Para o coreógrafo da comissão de frente, André Almeida, a Tom Maior agora possui meios para criar o que é necessário para tornar a escola ainda mais grandiosa.
“A Tom Maior está vindo nesta luta a muito tempo, eu vi um post do nosso presidente no Instagram que falava ‘a Tom Maior já teve 12 endereços diferentes em um curtíssimo espaço de tempo’, hoje a gente ter o nosso espaço, nossa quadra. É muito importante para nós criarmos, de novo, assim, a nossa identidade, a identidade da escola, criar raiz, e ter um espaço para ensaiarmos, nosso. É totalmente diferente. Pois a gente pode ter uma agenda de ensaio, são vários departamentos que precisam de espaço para ensaiar.
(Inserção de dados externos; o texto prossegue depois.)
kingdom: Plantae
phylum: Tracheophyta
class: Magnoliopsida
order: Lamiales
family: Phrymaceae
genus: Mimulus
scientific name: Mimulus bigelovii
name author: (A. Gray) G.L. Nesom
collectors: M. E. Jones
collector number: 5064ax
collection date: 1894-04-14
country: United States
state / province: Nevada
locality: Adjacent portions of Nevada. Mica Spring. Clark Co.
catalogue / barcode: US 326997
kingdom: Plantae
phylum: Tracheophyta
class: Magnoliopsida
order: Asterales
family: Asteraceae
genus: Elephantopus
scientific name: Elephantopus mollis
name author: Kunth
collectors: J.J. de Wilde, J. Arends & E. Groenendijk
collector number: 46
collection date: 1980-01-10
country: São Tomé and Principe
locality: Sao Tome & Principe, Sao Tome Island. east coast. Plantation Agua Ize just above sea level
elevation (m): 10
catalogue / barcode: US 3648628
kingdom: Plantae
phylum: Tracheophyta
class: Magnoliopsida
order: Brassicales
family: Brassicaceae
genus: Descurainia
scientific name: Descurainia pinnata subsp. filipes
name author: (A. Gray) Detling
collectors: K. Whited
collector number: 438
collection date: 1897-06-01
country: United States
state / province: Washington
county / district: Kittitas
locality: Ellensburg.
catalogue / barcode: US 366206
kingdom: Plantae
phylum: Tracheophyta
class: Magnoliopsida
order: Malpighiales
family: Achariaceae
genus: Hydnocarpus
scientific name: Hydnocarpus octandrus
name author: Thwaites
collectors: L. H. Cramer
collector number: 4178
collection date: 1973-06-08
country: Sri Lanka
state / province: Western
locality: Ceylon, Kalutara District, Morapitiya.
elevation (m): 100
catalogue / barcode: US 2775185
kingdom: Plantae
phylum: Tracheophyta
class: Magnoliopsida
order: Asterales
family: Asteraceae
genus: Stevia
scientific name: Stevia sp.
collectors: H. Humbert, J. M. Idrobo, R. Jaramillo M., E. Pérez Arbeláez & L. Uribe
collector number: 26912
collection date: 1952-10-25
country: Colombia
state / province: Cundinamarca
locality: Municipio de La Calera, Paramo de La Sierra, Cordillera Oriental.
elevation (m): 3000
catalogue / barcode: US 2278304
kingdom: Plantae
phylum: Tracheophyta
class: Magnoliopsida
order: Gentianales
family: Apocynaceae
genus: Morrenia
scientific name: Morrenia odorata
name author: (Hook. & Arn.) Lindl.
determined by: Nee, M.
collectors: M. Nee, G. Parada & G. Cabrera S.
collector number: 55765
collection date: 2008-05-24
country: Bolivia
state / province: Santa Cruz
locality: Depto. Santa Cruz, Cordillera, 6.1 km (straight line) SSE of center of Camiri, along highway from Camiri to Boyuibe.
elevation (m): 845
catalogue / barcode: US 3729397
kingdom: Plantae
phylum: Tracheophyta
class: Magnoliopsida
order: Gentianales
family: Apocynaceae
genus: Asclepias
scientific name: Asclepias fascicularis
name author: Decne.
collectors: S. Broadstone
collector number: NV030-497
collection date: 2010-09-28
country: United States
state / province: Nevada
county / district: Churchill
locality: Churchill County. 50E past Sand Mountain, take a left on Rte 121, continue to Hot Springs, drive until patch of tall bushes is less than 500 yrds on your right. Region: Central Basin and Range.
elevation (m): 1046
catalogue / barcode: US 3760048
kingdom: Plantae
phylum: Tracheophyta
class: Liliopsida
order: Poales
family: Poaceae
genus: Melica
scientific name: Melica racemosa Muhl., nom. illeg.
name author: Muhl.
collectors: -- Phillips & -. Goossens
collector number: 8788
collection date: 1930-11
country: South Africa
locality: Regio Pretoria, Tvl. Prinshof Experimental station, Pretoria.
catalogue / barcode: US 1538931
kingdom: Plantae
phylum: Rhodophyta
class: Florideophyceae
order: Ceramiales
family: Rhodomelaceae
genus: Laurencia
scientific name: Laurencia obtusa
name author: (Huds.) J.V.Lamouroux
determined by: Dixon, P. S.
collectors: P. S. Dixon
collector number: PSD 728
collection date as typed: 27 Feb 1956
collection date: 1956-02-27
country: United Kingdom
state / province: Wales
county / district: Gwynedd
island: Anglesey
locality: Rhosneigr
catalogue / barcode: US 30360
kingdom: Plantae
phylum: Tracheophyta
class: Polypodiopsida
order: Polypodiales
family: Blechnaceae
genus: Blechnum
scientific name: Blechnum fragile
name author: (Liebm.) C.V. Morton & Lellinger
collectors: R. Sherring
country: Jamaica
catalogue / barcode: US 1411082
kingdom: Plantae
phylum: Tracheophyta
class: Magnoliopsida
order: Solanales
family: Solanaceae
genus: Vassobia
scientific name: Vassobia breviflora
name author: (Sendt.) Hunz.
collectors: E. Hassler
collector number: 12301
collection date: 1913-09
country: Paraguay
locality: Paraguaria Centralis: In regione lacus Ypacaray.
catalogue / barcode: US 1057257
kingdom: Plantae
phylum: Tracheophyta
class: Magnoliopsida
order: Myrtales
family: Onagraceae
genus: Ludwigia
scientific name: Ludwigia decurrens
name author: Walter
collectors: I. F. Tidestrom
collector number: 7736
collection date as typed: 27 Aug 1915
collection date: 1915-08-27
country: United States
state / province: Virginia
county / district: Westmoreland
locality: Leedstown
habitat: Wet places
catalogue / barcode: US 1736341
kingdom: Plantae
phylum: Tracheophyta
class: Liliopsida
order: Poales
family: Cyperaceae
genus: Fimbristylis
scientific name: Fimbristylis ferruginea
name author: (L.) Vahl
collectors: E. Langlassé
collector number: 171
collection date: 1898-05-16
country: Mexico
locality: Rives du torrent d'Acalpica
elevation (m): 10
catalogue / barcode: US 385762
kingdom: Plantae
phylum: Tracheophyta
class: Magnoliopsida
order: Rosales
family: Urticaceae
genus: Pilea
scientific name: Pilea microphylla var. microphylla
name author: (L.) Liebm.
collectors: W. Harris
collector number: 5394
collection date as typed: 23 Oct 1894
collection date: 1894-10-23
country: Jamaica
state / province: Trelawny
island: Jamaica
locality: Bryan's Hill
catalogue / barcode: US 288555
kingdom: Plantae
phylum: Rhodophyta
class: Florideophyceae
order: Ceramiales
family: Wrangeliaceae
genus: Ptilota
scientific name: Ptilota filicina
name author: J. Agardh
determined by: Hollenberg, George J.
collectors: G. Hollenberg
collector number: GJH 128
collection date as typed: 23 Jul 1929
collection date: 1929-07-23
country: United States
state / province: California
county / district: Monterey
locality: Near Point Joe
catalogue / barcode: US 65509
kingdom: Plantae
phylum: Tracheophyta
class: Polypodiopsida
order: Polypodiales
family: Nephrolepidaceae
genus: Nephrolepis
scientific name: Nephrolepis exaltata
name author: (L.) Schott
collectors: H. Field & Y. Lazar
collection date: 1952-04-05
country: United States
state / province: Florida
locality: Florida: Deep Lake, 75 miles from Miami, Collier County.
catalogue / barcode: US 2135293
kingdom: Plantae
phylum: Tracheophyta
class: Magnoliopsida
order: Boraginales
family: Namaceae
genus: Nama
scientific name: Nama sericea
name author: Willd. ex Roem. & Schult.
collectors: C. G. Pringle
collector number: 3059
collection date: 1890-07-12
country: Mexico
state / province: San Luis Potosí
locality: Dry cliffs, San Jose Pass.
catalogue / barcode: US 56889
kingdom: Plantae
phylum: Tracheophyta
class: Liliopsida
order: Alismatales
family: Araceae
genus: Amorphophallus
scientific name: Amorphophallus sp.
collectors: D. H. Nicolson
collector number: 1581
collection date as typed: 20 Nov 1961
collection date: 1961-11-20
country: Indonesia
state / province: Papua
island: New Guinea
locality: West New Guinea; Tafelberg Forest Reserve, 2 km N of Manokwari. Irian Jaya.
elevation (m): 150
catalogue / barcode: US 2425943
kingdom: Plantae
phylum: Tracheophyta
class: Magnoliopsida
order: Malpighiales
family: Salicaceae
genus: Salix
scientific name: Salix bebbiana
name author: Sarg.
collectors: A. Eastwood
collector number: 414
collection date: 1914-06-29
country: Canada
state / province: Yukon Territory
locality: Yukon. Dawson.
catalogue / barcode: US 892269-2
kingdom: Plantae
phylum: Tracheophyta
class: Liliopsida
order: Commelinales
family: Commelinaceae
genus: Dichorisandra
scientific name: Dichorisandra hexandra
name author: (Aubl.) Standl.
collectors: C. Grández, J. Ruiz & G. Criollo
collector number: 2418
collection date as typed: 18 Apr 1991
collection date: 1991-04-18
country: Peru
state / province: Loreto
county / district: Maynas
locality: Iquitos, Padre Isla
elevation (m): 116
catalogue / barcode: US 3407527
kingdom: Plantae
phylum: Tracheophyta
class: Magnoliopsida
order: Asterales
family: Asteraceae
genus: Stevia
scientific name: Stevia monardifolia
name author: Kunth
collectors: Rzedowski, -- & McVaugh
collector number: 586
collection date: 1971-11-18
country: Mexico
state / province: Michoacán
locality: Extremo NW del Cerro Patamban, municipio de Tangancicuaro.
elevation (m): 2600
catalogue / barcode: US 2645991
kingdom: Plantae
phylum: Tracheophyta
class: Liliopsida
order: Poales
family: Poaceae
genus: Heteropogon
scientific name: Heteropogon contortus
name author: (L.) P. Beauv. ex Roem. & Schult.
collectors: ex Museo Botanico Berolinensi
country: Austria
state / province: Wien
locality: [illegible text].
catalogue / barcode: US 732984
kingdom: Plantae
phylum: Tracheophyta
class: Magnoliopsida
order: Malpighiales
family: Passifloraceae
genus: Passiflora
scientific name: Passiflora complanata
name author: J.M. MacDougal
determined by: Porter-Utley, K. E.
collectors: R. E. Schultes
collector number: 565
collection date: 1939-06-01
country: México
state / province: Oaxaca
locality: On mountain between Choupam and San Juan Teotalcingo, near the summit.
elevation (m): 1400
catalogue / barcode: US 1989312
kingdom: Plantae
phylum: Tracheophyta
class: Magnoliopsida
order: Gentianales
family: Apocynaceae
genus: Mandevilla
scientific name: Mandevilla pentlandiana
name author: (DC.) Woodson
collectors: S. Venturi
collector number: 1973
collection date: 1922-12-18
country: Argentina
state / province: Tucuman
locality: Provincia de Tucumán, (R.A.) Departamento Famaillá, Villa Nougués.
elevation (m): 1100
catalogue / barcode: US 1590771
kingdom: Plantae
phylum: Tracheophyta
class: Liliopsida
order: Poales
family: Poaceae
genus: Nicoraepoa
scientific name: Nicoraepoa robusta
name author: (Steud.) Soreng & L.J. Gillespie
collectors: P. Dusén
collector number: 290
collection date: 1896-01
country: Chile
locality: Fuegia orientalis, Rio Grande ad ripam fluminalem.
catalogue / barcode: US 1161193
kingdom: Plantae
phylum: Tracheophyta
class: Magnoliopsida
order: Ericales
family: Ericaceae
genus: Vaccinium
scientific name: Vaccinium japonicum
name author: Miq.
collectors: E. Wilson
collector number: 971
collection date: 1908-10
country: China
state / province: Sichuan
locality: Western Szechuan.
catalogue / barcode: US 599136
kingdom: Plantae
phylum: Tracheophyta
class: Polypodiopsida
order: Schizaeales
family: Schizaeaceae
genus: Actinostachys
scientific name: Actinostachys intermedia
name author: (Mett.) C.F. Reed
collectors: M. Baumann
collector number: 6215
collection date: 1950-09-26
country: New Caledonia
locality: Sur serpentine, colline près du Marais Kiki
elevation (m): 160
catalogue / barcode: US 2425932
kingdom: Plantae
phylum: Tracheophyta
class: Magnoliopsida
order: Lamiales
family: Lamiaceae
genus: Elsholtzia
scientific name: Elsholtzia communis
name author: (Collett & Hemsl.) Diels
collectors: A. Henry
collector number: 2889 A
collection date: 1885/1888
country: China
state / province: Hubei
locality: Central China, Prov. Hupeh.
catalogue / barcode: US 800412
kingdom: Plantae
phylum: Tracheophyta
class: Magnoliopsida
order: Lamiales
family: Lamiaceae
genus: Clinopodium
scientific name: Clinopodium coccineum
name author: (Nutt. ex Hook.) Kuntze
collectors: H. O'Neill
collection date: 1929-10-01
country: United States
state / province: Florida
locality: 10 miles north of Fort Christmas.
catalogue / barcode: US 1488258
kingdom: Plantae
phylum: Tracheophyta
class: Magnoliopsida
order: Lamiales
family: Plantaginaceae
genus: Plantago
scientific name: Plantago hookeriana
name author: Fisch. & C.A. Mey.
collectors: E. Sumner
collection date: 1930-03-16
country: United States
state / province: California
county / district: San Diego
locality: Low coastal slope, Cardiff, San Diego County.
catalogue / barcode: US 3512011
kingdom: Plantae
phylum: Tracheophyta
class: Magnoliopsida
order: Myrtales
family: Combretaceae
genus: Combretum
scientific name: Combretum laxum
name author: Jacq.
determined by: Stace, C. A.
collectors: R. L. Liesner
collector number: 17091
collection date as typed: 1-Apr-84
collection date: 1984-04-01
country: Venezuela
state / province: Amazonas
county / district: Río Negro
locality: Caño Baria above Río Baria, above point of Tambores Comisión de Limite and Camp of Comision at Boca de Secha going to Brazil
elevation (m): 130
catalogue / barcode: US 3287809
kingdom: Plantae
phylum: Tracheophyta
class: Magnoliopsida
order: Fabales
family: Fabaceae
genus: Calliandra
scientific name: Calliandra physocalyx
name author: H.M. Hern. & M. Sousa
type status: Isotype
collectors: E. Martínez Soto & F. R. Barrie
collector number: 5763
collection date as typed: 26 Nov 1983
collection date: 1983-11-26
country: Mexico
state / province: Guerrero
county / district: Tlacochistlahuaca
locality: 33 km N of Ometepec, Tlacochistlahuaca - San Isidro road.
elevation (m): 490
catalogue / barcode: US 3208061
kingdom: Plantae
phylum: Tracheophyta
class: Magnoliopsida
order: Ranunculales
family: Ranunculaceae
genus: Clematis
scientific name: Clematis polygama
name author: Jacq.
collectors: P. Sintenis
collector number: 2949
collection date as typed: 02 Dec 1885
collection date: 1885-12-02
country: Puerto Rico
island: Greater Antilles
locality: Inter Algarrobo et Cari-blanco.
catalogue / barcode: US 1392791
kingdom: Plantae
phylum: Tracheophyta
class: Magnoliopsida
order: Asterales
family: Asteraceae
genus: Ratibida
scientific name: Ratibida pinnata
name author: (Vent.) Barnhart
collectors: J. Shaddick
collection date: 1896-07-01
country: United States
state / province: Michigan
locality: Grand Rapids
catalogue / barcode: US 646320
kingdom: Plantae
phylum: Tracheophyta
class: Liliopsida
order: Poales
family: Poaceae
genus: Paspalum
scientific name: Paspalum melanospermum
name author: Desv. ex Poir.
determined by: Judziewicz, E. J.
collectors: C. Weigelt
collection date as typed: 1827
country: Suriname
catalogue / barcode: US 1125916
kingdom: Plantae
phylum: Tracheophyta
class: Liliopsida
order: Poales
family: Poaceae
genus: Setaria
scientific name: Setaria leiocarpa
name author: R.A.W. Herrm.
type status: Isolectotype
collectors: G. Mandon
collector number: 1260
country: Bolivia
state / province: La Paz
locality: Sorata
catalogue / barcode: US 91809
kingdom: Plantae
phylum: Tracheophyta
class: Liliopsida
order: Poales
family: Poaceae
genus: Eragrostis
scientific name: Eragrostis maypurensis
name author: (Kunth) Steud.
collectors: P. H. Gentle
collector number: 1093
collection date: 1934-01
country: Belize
Então acho importante ter o nosso espaço, casinha, e hoje a inauguração da nossa quadra, esse espaço novo, recebendo tanta gente do carnaval de São Paulo, vindo prestigiar nossa festa, nossa casa, é muito importante. Isso tudo que está aqui, foi feito com muito carinho por todos os componentes. Eu mesmo vim aqui ajudar a pintar a quadra, a comissão de frente também participou, pois acho importante participarmos deste momento. Pois é um momento histórico para a Tom Maior. E estamos começando projeto novo, casa nova, faz toda uma diferença ter nossa quadra”, disse.